[Input for this task — start]
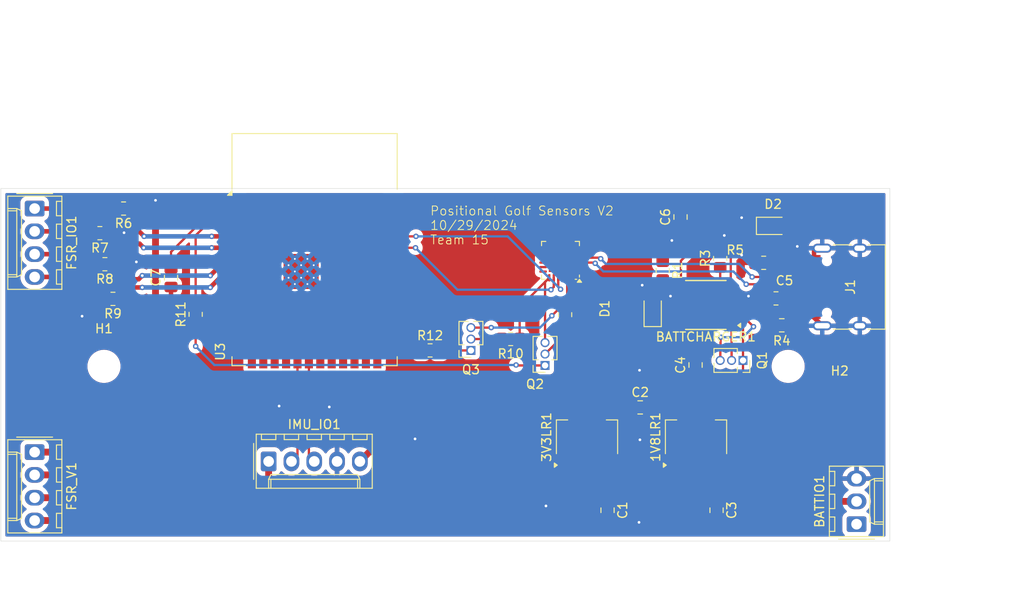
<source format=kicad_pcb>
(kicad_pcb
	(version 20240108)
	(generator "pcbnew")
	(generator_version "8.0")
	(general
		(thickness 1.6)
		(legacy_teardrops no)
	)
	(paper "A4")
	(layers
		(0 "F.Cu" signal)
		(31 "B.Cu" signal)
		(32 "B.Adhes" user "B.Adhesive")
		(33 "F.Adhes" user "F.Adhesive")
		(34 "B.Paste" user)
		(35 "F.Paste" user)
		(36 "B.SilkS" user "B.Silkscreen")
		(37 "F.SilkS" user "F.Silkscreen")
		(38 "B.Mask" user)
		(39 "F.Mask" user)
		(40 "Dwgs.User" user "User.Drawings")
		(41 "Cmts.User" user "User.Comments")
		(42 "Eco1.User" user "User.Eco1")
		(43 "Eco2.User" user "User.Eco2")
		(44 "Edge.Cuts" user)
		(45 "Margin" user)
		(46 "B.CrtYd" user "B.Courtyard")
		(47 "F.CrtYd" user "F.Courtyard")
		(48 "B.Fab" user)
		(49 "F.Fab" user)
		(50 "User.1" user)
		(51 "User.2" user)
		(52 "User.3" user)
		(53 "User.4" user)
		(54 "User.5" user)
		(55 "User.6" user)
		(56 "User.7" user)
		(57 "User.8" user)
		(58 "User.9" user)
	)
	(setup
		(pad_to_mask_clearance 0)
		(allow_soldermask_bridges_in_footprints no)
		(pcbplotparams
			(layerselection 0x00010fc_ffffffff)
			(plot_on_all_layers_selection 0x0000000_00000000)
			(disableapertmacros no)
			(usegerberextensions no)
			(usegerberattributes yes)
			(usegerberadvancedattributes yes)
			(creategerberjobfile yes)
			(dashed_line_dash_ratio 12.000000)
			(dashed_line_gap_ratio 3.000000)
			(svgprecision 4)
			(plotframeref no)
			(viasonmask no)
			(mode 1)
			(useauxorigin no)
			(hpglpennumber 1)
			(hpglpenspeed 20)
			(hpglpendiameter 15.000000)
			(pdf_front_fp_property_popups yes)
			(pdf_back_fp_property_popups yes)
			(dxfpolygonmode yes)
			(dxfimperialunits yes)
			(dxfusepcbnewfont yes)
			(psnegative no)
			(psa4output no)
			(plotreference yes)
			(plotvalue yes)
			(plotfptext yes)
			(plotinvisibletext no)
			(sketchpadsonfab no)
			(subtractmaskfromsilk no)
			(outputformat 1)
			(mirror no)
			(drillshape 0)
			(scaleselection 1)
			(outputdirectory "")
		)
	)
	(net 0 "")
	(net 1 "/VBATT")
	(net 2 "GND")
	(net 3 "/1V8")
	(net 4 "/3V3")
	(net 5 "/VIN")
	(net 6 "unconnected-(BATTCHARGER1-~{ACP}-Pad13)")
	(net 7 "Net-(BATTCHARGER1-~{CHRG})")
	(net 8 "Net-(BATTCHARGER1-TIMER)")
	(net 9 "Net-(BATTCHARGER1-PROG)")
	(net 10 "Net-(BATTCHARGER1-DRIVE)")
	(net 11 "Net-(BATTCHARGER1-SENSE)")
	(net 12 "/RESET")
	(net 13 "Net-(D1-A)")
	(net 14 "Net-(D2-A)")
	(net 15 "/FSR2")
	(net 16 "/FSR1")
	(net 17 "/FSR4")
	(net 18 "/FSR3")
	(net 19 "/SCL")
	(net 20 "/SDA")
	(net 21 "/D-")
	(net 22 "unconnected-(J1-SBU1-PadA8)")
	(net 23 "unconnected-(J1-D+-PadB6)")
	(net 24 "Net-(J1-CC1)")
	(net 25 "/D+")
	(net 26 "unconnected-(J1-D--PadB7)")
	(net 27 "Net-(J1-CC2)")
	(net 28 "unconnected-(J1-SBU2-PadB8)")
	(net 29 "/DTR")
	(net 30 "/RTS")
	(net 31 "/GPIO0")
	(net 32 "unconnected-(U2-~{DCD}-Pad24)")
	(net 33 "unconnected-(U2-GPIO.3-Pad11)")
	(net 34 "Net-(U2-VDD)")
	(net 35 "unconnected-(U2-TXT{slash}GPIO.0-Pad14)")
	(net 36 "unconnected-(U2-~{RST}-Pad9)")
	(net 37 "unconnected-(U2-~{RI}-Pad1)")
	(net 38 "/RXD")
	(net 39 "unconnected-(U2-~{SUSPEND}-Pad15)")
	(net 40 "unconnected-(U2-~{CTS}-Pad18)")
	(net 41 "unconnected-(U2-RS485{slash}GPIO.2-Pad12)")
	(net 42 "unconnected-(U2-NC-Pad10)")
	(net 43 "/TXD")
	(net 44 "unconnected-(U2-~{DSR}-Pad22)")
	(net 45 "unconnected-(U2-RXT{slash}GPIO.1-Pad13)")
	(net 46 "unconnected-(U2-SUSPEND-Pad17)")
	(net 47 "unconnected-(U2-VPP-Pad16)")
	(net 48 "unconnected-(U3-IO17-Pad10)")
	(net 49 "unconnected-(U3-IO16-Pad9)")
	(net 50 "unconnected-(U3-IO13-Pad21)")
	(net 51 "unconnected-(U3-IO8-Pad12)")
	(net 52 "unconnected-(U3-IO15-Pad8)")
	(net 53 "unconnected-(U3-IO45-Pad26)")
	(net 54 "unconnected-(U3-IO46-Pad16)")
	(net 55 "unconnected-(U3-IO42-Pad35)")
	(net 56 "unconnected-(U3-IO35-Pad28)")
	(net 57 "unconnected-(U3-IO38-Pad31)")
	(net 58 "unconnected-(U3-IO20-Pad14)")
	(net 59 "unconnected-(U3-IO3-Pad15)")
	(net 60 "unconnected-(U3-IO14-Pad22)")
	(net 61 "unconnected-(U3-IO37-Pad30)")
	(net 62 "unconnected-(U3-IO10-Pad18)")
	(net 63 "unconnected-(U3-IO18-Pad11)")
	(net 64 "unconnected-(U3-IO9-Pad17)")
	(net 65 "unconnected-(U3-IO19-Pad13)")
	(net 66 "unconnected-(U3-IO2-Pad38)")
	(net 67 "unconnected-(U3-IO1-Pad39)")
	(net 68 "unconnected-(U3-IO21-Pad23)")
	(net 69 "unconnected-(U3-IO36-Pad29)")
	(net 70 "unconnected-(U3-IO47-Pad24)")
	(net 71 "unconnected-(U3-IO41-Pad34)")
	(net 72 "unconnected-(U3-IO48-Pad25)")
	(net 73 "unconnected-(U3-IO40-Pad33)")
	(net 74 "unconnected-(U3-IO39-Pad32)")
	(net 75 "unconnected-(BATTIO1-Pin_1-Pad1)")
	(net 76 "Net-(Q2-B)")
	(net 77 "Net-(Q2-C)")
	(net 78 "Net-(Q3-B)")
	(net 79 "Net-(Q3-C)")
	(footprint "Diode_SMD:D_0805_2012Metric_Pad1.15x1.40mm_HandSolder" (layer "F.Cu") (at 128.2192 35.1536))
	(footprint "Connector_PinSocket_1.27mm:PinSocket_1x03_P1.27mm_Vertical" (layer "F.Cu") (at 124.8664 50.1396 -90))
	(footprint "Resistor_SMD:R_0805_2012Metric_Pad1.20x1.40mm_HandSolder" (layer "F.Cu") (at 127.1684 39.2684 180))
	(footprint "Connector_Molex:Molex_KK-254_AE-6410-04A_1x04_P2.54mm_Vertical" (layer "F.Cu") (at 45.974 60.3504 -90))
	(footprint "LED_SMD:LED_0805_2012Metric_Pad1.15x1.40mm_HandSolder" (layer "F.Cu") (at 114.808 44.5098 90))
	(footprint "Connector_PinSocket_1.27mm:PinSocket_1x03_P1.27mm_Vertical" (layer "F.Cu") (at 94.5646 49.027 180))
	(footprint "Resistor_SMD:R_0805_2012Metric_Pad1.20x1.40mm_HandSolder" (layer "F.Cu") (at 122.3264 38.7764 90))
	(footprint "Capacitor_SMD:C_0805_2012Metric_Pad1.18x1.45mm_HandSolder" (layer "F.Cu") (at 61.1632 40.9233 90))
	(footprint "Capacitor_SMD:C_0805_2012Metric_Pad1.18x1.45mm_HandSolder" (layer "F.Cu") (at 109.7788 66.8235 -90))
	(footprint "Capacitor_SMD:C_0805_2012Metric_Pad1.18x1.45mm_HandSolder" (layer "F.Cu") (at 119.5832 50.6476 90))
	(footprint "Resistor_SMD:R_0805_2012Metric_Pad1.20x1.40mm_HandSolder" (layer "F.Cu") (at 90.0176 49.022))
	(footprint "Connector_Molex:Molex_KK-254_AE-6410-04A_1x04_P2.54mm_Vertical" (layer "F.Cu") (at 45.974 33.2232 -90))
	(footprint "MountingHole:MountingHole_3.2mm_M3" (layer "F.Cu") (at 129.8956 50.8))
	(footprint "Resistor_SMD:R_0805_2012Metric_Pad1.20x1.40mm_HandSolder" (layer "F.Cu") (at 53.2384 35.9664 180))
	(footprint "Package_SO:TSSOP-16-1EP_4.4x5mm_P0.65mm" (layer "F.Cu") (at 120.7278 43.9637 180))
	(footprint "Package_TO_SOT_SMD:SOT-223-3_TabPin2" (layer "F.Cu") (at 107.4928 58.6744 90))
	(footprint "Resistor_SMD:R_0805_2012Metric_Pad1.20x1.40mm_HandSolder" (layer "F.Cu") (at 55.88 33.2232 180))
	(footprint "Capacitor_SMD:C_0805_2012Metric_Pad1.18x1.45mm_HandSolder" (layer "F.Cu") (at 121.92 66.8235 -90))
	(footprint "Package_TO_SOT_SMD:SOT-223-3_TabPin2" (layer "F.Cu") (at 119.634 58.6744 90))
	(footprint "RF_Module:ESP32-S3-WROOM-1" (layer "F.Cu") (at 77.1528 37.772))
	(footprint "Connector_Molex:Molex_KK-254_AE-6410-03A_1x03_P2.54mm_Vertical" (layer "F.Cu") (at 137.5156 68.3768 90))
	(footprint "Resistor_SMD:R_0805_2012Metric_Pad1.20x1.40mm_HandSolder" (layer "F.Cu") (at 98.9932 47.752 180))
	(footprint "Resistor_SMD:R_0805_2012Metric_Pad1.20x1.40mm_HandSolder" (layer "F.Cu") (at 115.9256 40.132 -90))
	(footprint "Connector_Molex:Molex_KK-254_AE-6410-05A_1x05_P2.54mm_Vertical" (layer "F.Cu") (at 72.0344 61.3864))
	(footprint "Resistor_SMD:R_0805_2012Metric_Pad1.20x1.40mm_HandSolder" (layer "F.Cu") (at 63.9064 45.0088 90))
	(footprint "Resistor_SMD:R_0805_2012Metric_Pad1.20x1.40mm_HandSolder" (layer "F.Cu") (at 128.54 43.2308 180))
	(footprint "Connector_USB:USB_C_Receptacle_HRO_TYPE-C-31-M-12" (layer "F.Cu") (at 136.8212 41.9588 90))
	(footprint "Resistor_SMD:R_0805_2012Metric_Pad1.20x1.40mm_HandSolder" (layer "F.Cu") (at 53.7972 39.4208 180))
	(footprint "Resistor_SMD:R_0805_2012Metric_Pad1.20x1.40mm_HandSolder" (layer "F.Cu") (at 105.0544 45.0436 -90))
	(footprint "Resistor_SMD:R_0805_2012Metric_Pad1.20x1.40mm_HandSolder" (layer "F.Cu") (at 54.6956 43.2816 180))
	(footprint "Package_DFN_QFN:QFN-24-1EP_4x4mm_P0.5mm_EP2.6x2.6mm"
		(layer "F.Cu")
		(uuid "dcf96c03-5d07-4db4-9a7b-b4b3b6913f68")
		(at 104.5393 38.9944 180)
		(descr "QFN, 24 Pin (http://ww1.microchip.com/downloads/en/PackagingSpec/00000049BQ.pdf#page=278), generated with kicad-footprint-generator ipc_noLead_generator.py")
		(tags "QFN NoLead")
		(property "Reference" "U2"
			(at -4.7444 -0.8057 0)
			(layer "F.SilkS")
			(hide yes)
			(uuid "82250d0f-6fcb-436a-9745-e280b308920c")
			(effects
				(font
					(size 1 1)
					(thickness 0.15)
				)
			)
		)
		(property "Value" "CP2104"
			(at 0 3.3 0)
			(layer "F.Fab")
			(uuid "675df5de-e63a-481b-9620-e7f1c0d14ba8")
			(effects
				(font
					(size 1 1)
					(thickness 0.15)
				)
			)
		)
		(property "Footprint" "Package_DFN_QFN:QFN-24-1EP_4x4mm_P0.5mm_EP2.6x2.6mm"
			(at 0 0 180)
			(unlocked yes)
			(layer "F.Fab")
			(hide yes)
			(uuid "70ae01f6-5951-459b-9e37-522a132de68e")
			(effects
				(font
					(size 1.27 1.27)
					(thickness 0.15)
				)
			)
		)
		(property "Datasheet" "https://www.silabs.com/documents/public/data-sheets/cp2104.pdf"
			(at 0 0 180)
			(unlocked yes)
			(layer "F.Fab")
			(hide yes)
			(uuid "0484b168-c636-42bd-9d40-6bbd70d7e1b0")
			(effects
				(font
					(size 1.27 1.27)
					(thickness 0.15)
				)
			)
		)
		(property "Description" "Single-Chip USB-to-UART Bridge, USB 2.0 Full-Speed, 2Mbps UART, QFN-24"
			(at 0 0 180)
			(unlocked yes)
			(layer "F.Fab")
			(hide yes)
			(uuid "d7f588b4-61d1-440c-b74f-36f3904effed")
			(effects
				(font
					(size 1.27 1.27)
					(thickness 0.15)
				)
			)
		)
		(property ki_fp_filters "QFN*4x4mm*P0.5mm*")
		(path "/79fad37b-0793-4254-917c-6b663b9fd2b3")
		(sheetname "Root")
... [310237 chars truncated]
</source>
[Input for this task — finish]
[Input for this task — start]
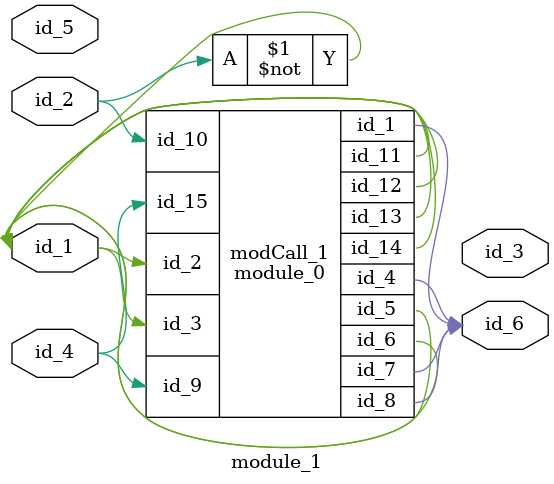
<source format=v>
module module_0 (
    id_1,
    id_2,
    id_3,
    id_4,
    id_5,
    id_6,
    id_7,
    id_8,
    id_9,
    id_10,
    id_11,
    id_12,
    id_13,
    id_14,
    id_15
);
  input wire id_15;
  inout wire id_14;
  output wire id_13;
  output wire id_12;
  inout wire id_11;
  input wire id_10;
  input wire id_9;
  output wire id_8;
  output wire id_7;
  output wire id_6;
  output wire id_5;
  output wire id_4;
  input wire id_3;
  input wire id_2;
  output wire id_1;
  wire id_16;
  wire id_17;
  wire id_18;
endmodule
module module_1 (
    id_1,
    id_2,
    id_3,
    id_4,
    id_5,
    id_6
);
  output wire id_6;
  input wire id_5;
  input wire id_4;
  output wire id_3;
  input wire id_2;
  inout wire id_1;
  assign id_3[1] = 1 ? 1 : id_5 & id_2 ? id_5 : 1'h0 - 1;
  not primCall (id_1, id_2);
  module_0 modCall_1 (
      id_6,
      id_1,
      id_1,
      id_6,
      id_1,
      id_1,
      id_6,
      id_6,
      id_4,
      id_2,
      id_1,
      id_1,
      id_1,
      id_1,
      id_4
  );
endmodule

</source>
[Input for this task — finish]
[Input for this task — start]
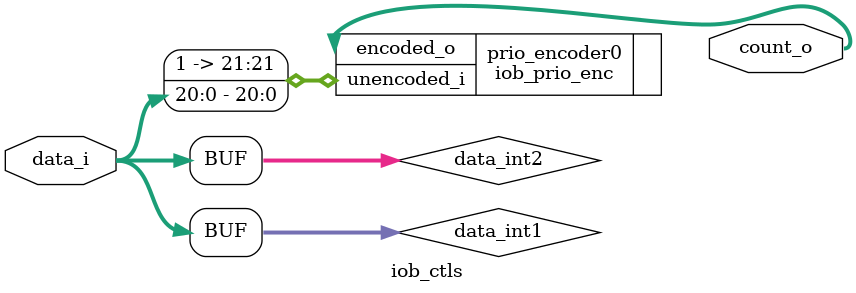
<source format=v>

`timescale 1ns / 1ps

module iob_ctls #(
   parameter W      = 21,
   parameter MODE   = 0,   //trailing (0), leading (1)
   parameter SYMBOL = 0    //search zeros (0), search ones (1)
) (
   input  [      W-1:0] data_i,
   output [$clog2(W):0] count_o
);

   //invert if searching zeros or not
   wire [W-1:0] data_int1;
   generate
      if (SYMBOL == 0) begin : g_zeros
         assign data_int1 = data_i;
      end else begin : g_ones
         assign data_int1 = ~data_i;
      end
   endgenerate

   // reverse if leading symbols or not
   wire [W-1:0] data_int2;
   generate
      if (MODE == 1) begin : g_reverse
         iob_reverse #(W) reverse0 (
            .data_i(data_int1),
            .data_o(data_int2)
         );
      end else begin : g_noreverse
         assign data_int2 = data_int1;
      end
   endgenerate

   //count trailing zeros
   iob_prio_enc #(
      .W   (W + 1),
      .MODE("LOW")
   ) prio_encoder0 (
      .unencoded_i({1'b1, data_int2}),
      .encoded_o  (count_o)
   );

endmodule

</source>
[Input for this task — finish]
▶ Request: When you reach the line in the material above that holds "<source format=kicad_pcb>", begin reproducing lines exactly, and stop after the line that holds "(pcbplotparams".

▶ Written answer:
<source format=kicad_pcb>
(kicad_pcb
	(version 20240108)
	(generator "pcbnew")
	(generator_version "8.0")
	(general
		(thickness 1.6)
		(legacy_teardrops no)
	)
	(paper "A4")
	(layers
		(0 "F.Cu" signal)
		(31 "B.Cu" signal)
		(32 "B.Adhes" user "B.Adhesive")
		(33 "F.Adhes" user "F.Adhesive")
		(34 "B.Paste" user)
		(35 "F.Paste" user)
		(36 "B.SilkS" user "B.Silkscreen")
		(37 "F.SilkS" user "F.Silkscreen")
		(38 "B.Mask" user)
		(39 "F.Mask" user)
		(40 "Dwgs.User" user "User.Drawings")
		(41 "Cmts.User" user "User.Comments")
		(42 "Eco1.User" user "User.Eco1")
		(43 "Eco2.User" user "User.Eco2")
		(44 "Edge.Cuts" user)
		(45 "Margin" user)
		(46 "B.CrtYd" user "B.Courtyard")
		(47 "F.CrtYd" user "F.Courtyard")
		(48 "B.Fab" user)
		(49 "F.Fab" user)
		(50 "User.1" user)
		(51 "User.2" user)
		(52 "User.3" user)
		(53 "User.4" user)
		(54 "User.5" user)
		(55 "User.6" user)
		(56 "User.7" user)
		(57 "User.8" user)
		(58 "User.9" user)
	)
	(setup
		(pad_to_mask_clearance 0)
		(allow_soldermask_bridges_in_footprints no)
		(pcbplotparams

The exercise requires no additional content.